No nível intermediário, a equipe encontrou evidências de uma ocupação humana bem organizada. Na parte da frente havia ossos de animais e ferramentas de pedra. No fundo, a cerca de meio metro da parede, foram achados vestígios de uma fogueira. Segundo os pesquisadores, isso permitia que o calor circulasse por toda a “sala de estar”. O andar mais inferior é semelhante, com evidências de produção de ferramentas e outros artefatos perto de uma abertura na pedra por onde a luz solar é acessível.
“Os neandertais abatiam animais, faziam ferramentas e se reuniam ao redor do fogo em diferentes partes de seus abrigos. Sempre houve essa ideia de que eles não fizeram um uso organizado do espaço, algo que se atribuía apenas aos humanos modernos. Mas descobrimos que os neandertais não apenas jogavam suas coisas por aí, mas, na verdade, eram bem organizados em relação ao espaço doméstico”, afirma Riel-Salvatore. “Há muitas outras evidências de que os neandertais eram muito mais sofisticados do que se dizia até agora. Se identificamos o comportamento do homem moderno com base na sua organização espacial, temos de estender isso aos neandertais também”, acredita.

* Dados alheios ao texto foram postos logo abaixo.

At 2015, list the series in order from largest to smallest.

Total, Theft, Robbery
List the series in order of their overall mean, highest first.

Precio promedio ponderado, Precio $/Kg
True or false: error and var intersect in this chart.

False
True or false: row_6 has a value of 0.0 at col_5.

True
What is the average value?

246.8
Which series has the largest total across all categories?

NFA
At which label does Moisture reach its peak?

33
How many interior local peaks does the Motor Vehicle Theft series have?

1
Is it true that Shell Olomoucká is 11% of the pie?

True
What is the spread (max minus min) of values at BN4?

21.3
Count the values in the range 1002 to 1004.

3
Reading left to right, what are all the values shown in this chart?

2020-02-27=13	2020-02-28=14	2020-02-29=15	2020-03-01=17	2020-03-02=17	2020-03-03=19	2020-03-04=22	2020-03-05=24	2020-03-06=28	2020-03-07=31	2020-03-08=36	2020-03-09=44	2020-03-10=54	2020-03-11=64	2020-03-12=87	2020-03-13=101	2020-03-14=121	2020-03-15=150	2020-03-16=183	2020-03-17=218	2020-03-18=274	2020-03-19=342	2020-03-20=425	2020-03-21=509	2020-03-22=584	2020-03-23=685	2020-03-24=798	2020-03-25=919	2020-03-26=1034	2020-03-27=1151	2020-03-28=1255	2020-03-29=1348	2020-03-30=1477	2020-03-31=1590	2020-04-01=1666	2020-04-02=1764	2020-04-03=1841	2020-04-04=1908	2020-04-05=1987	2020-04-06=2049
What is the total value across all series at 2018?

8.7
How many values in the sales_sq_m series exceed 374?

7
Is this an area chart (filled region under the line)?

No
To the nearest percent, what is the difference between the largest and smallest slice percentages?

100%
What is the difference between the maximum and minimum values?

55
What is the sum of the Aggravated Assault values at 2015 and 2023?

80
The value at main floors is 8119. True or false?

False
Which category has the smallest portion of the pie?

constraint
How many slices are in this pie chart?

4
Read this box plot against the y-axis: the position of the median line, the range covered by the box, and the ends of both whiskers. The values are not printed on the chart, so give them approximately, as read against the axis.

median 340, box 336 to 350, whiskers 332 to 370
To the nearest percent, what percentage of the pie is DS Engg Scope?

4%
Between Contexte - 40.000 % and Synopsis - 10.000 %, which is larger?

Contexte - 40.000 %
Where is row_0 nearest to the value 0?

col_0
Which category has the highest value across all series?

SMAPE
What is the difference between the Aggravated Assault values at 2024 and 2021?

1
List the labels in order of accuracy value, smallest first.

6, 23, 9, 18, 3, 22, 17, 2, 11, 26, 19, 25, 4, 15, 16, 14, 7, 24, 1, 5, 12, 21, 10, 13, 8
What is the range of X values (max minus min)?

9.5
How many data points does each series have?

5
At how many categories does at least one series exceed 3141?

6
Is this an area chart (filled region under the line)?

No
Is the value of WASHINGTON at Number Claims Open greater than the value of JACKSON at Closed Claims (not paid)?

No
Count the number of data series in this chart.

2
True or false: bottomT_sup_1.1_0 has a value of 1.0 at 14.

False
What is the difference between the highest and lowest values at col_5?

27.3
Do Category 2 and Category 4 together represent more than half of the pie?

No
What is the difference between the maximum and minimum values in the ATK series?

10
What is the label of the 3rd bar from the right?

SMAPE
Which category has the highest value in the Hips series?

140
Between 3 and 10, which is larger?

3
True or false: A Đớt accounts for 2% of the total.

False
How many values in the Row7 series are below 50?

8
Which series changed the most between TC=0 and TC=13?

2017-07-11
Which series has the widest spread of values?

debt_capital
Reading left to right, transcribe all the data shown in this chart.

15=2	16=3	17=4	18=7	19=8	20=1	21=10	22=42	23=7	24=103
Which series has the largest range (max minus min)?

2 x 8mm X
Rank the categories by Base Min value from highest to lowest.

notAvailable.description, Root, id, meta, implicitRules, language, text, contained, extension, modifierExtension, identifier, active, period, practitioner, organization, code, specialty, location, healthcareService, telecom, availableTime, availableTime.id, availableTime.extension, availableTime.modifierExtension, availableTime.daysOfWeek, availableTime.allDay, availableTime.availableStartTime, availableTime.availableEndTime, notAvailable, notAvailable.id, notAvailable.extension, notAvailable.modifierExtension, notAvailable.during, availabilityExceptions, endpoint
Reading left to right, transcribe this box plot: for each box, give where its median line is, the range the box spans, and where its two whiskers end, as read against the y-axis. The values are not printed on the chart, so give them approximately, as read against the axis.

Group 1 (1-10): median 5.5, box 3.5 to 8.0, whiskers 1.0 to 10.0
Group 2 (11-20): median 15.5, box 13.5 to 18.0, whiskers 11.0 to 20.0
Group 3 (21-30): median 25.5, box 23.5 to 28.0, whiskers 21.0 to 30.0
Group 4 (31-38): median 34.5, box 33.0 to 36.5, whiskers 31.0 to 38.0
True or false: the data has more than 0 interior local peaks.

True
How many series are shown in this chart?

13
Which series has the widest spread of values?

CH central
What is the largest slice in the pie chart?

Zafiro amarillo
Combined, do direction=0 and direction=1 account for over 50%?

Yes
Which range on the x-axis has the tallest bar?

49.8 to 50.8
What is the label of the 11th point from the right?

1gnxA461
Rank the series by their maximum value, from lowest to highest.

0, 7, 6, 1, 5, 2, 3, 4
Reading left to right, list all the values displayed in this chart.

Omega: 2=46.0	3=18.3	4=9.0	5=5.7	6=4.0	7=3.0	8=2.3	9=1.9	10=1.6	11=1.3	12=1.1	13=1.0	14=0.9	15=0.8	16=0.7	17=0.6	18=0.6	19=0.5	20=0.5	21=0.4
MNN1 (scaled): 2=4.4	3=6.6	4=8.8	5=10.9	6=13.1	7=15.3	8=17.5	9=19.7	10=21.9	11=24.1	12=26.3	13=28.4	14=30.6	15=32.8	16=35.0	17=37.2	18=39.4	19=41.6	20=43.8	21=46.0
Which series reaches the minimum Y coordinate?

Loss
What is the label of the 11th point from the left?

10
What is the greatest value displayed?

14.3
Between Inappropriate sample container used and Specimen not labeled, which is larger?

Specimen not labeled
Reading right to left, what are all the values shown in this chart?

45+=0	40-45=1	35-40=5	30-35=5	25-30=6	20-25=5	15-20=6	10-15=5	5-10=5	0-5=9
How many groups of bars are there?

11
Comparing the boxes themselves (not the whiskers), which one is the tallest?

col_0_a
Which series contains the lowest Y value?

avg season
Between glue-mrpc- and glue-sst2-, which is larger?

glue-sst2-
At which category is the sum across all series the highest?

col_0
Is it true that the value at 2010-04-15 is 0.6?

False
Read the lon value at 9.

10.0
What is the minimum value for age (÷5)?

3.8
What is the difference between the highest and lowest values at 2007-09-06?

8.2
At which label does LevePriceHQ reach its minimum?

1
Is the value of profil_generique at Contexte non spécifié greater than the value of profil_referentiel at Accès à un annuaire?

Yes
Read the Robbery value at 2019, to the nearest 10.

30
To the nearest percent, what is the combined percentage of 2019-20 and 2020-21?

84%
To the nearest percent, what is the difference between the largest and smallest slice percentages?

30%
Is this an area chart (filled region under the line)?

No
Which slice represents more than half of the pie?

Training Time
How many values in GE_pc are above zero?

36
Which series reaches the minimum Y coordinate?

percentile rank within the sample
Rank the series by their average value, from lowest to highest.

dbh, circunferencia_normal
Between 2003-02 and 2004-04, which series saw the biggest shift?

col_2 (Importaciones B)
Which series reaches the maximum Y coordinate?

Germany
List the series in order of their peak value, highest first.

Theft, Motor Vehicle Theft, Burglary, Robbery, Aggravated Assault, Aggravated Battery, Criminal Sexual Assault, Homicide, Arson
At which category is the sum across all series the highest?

CÉREBRO MAIOR Muitos estudos têm mostrado que essa espécie era tão inteligente quanto o Homo sapiens. Pesquisa conduzida pelo especialista em crânios antigos Ralph Holoway, da Universidade de Columbia, em Nova York, indicou que o cérebro do neandertal era cerca de 20% maior que o do humano moderno, e anatomicamente idêntico. Segundo Holoway, as áreas cerebrais responsáveis pelos pensamentos complexos eram tão avançadas nessa espécie quanto no Homo sapiens, o que significa que os neandertais tinham a mesma capacidade de pensar que seus primos próximos.
Se conseguia raciocinar, a espécie provavelmente era capaz de falar. Ao analisar o crânio de um indivíduo da espécie, o professor Bob Franciscus, da Universidade de Iowa, notou que o trato vocal dos neandertais era mais largo e curto do que o de um homem moderno, características, porém, que não impediam a fala. “Crucialmente, a anatomia do trato vocal é suficientemente próxima à nossa, indicando que não havia razão para que ele não produzisse uma complexa extensão de sons necessários para a fala”, escreveu Franciscus, em um artigo.
Ainda há muitas especulações sobre a extinção do neandertal. O sequenciamento genético da espécie revelou que eles eram três vezes menos diversificados que o homem moderno, o que dificulta a capacidade de se adaptar a modificações ambientais. E, de acordo com outro estudo do Instituto Max Planck de Antropologia Evolutiva publicado na revista Science, a população neandertal era muito pequena. Em média, havia 1,5 mil mulheres em idade reprodutiva entre 38 mil e 70 mil anos atrás. Exterminar uma quantidade restrita de habitantes não seria muito difícil. Ainda mais quando uma leva de Homo sapiens saiu da África e descobriu a Europa, o berço dos neandertais. Mais populoso que os primeiros habitantes, o homem moderno pode ter levado vantagem na competição por recursos.